*ACTIVITIES*
**1.** According to the court opinion below on the baseball pool tax, what was used on Saturdays and Sundays, when no bank clearings were available, to choose the day of the previous baseball season?
**2.** Carry on the court opinion on the baseball pool tax below, picking up after its final sentence.
== PASSAGE TO READ
Plaintiff contends that this exemption applies both to the proceeds of a 'wager' as defined in (b)(1) and to the proceeds of a 'lottery' as defined in (b)(2), and that under such exemption the proceeds derived from the baseball pool and the lottery were exempt from the tax. With this contention we do not agree. A reading of the section makes it plain, so we think, that the exemption is limited to the proceeds of a lottery and not those derived from wagers, as those two terms are defined.
Plaintiff also argues that the proceeds from the baseball pool were not subject to a tax because its operation did not constitute 'any wager placed in a wagering pool with respect to a sports event or a contest, if such pool is conducted for profit.' This argument is based on the theory that the winner was determined by the number of runs scored in baseball games during the season rather than on the result of any particular game; that during the non-baseball season the winner depended upon the result of certain games played during the previous season, the games used being determined with reference to bank clearings, and that on Saturdays and Sundays, when no bank clearings were available, a pea-shake was employed to determine the day of the previous baseball season to be used. This argument is little more than an exercise in semantics and in our view is without merit. The operation constituted a wagering pool, the winner of which was determined by reference to the happenings of a sports event. The particular manner in which such event was used in determining the winner is beside the point. The baseball pool as conducted was a wagering pool within the statutory definition and, as already shown, was conducted by plaintiff for its profit.
====
== EXTRACTED MATERIAL
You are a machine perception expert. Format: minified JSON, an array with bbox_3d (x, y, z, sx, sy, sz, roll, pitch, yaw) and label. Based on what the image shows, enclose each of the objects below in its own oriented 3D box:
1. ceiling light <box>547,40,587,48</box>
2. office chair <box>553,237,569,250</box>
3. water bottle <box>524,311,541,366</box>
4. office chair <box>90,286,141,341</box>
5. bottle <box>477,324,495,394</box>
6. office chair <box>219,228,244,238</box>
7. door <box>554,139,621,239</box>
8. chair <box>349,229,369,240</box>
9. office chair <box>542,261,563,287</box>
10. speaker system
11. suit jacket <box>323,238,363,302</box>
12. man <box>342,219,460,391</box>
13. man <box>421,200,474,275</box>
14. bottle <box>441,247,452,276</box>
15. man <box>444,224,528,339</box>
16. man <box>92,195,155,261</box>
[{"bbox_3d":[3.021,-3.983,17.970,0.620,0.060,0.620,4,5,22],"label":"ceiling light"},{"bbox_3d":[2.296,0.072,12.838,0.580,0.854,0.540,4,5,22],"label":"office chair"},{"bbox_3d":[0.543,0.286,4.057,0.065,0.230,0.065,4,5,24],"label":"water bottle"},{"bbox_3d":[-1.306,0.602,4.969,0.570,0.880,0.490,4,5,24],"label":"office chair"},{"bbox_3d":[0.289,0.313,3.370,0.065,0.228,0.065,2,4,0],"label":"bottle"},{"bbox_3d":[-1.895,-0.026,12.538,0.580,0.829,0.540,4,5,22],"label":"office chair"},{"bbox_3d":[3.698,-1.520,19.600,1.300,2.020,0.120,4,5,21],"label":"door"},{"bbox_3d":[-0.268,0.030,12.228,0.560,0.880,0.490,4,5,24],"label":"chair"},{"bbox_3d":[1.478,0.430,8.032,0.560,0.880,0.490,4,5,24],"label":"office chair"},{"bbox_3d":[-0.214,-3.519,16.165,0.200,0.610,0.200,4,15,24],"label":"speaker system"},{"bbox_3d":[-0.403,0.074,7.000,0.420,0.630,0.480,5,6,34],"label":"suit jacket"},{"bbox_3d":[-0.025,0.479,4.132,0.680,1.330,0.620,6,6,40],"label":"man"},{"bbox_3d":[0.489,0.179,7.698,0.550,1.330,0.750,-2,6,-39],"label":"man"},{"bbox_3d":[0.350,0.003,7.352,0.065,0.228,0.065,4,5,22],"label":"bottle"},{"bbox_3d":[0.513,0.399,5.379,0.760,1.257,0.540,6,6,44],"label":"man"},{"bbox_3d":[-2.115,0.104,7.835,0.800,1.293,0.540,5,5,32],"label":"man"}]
====
*RESPONSES PER TASK*
**1.** A pea-shake.

**2.**
The right of the government to tax the proceeds from the lottery presents a more difficult question. The winners of the lottery were determined by shaking lettered and numbered peas from a partitioned box. The question is, did this operation constitute 'any drawing,' as those words are used in the exemption provision? In our view, the question must be answered in the negative under the circumstances of the case. The legislative history of the Act indicates that it was the intention of Congress to exempt the occasional drawing conducted by organizations exempt from tax under Sec. 101. See Vol. 2, 1951 U.S. Code Congressional and Administrative Service, pages 1839, 1840 and 1841. If Congress had intended otherwise, it is reasonable to assume that it would have employed more definite and certain language. In the instant case plaintiff was the owner and engaged in the operation of a gambling establishment of considerable magnitude. The business was operated not by its members but by high salaried employees, trained and experienced in the wagering and lottery field, for the benefit and profit of plaintiff. Under such circumstances, it is not, in our judgment, entitled to the exemption.
Furthermore, plaintiff could not prevail even though we agreed with its contention that the lottery proceeds were exempt from tax. This is so for the reason that the tax assessed upon the receipts from the baseball pool was far in excess of that paid by plaintiff and sought to be recovered. Such being the case, the issue as to the taxability of the lottery proceeds is of no consequence.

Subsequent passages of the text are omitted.